Feminist art in South Korea consists of 40 odd years of dynamic history. This history has been intertwined with South Korea’s unique political, social, and cultural changes and has gained momentum from domestic and international feminist theory and discourse. Feminist art, however, is still considered a very distinctive and independent field in the South Korean art world.
Under the influence of the second wave of the Western women’s movement and feminist theory, Koreans began to recognize the importance of women’s issues in the late 1970s, and women’s studies were established in the early 1980s within the institutional system. During this time, women’s organizations in the private sector were launched one after another and actively orchestrated social movements to solve women’s issues. These women’s organizations collaborated with the democracy and labor movements to form a united protest against Chun Doohwan’s military regime (1981-88). They also insisted that women’s liberation was tied to human liberation and thus claimed to establish an equal society by radically challenging tenets of the social structure suppressing women, such as capitalism and imperialism.

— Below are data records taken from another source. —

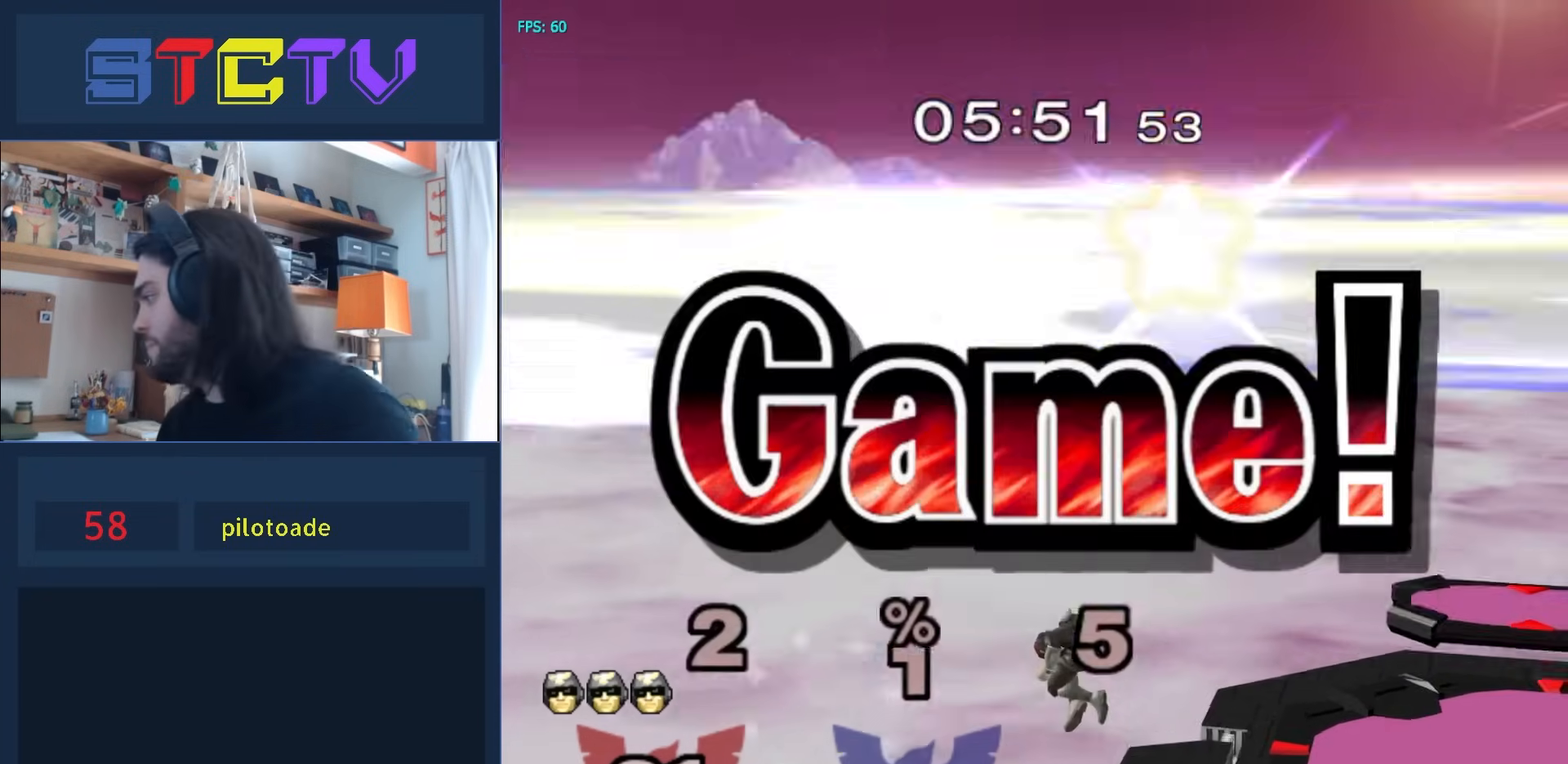
{"buttons": [], "left_stick": "center", "right_stick": "center", "events": []}
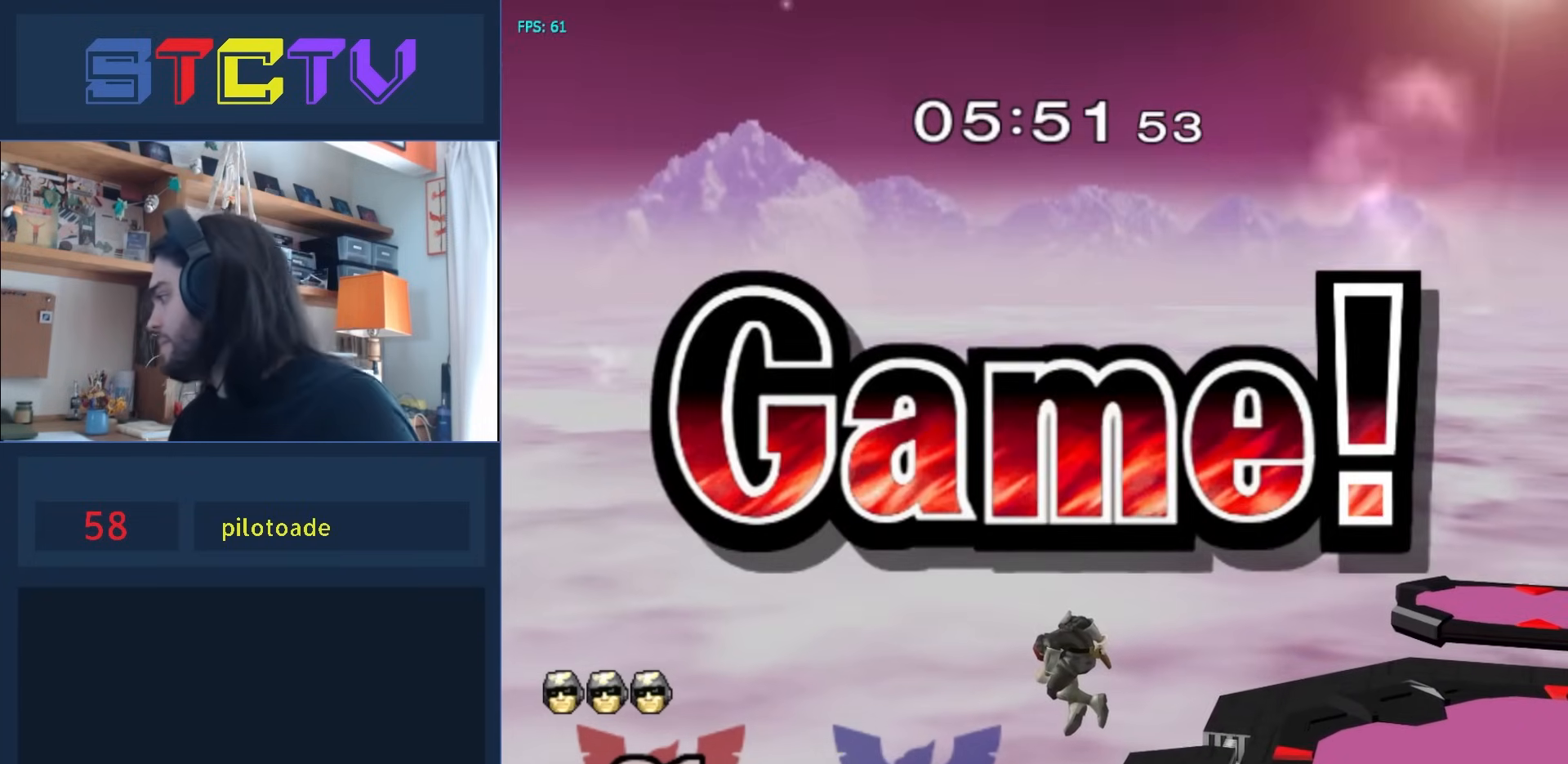
{"buttons": ["A"], "left_stick": "center", "right_stick": "center", "events": [[333, "A", "down"], [417, "A", "up"], [483, "A", "down"]]}
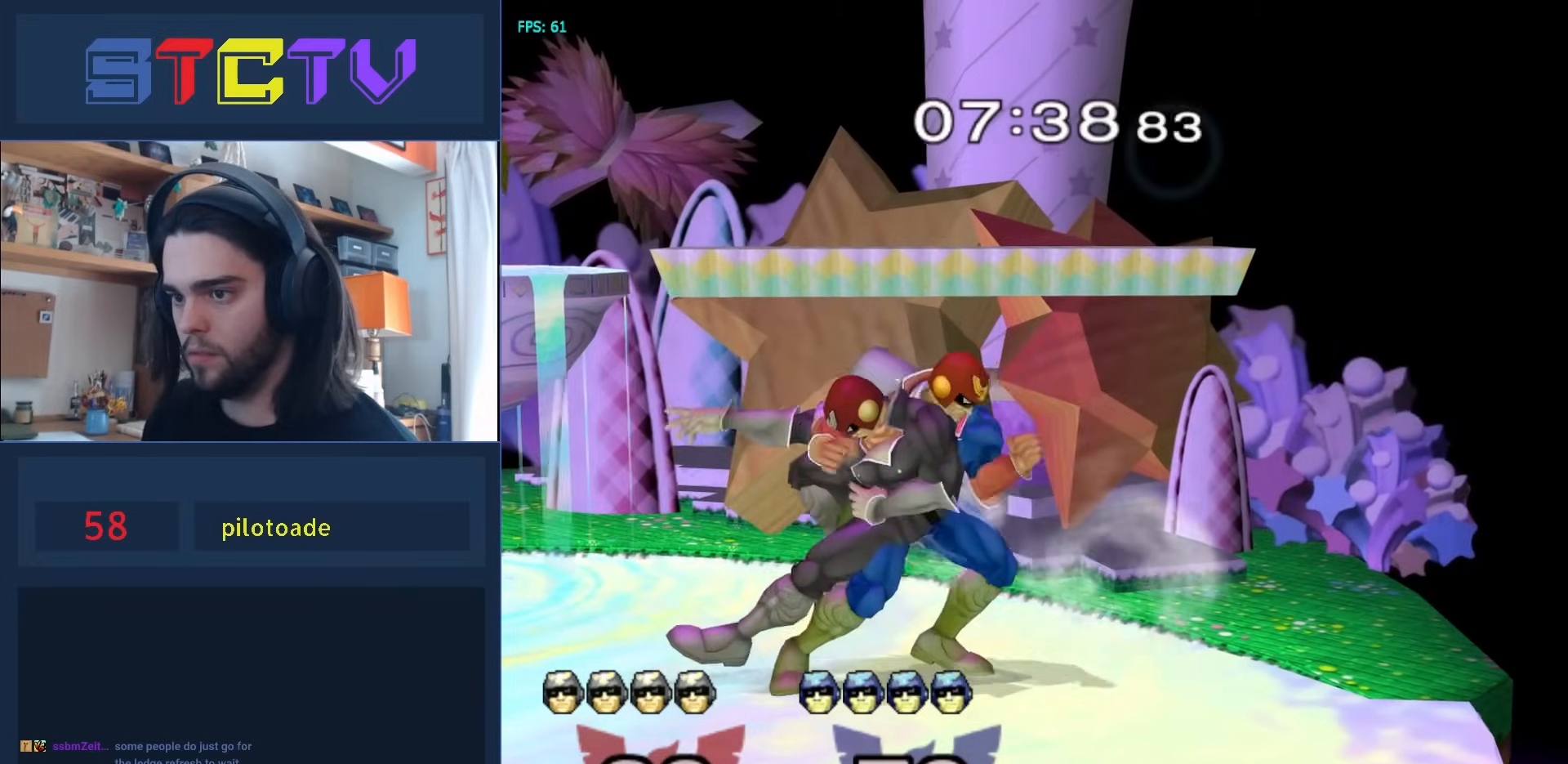
{"buttons": ["A"], "left_stick": "center", "right_stick": "center", "events": [[67, "A", "up"], [167, "A", "down"]]}
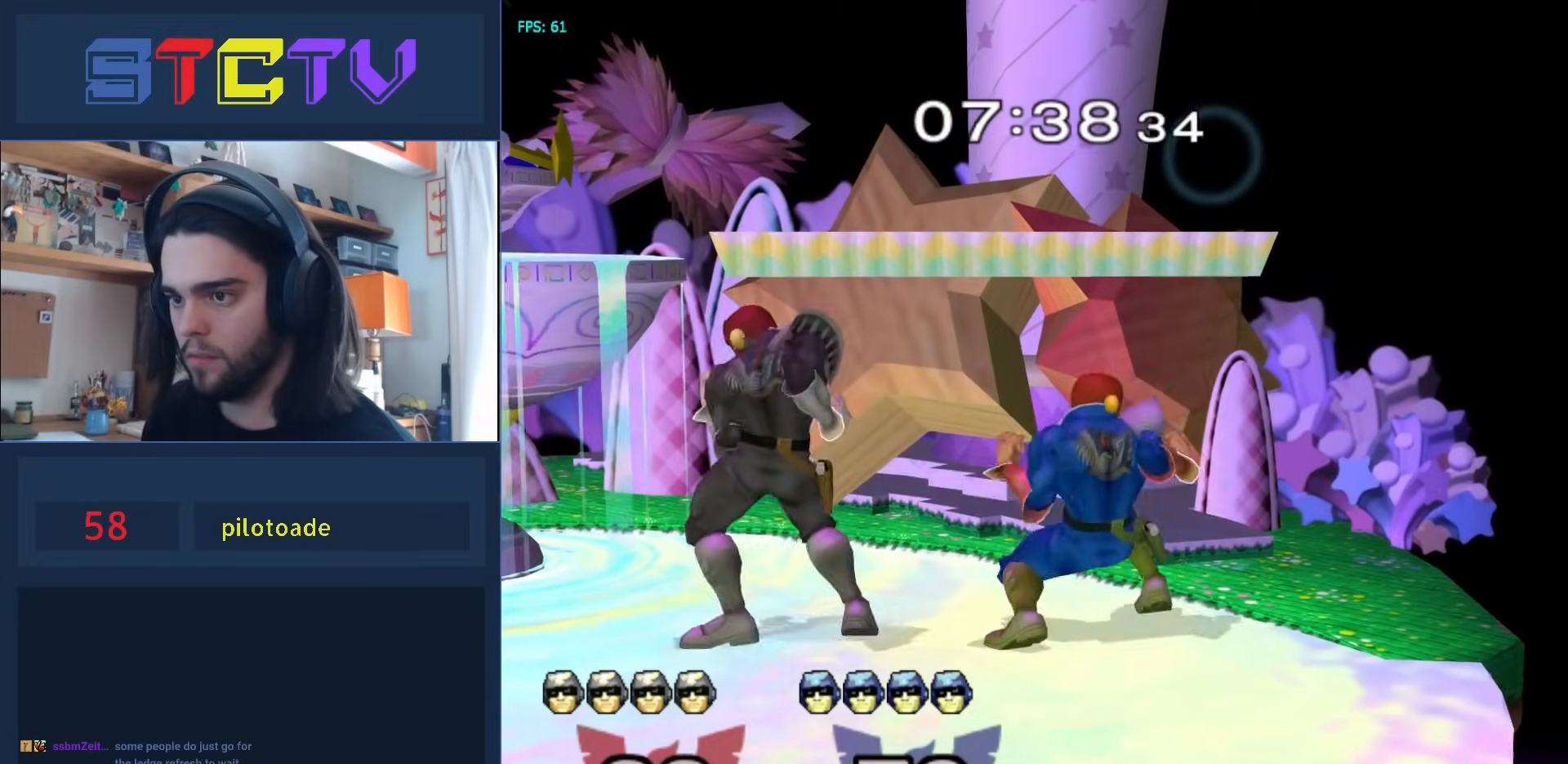
{"buttons": [], "left_stick": "right", "right_stick": "center", "events": [[100, "left_stick", "left"], [217, "A", "up"], [317, "Y", "down"], [350, "Y", "up"], [350, "left_stick", "right"]]}
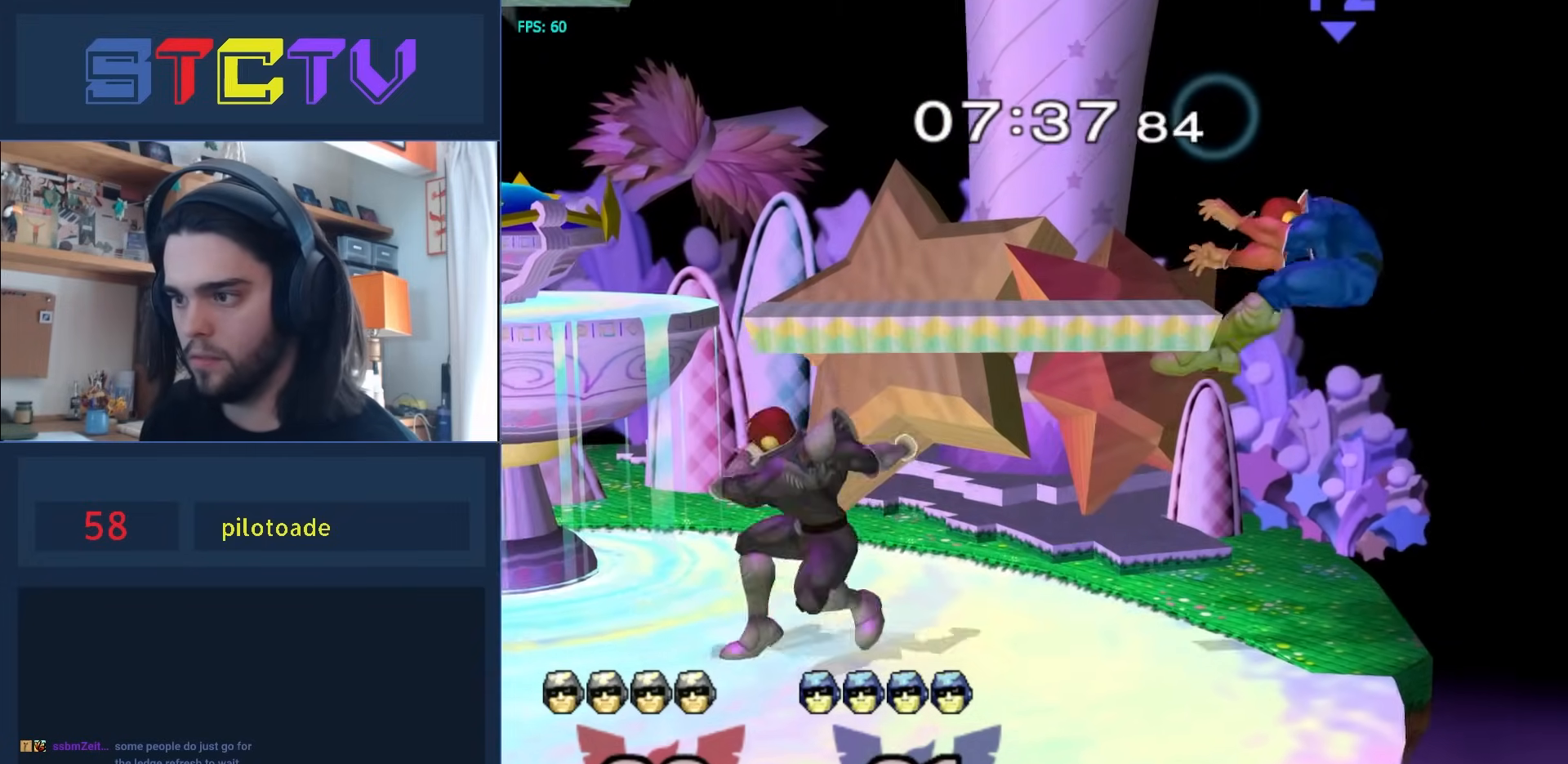
{"buttons": [], "left_stick": "left", "right_stick": "center", "events": [[50, "left_stick", "center"], [267, "left_stick", "left"]]}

Amid such historical circumstances, the exhibition of From Half to Whole (October 24-30, 1986) by the October Gathering [Siwol Moim] heralded the launch of South Korean feminist art. The October Gathering was first to declare for women’s liberation in 1986. Feminist art was developed in earnest in late 1980s South Korea by a group of female artists who were agonizing over self-identity and the role of art relative to society and creativity. They included those who learned feminism from the literature on social participation, social structure theory, and women’s studies (Kim Insoon and Yun Suknam) or those who were active in anti-modernist social participatory art groups (Noh Wonhee, Jung Jungyeob, Lee Kiyeon, and Sung Hyosook).1
The October Gathering, the originators of South Korean feminist art, was formed by middle-aged female artists such as Kim Insoon, Kim Djin-suk, and Yun Suknam. They initiated feminist art in preparation for the exhibition From Half to Whole (1986). Following this exhibition, Kim Insoon and Yun Suknam played leading roles in feminist art in the 1980s and 1990s, although they had different styles. In the exhibition, Kim Insoon’s Good Wife and Wise Mother (1986) and Yun Suknam’s Mother were important works that gave a glimpse of their feminist consciousness at the time. Kim Insoon recalled painful memories of her parents by drawing scenes of humiliating and subordinate relationships between a wife and a husband who used to beat his wife. She described the work as a “challenge to gender inequality.”2 Kim, who used autobiographical experiences as the subject of her art, harshly criticized the patriarchal social convention that considers a wife obeying her husband as a natural principle and virtue, while also challenging the tradition of art which has portrayed homes and families as an ideal community based on love.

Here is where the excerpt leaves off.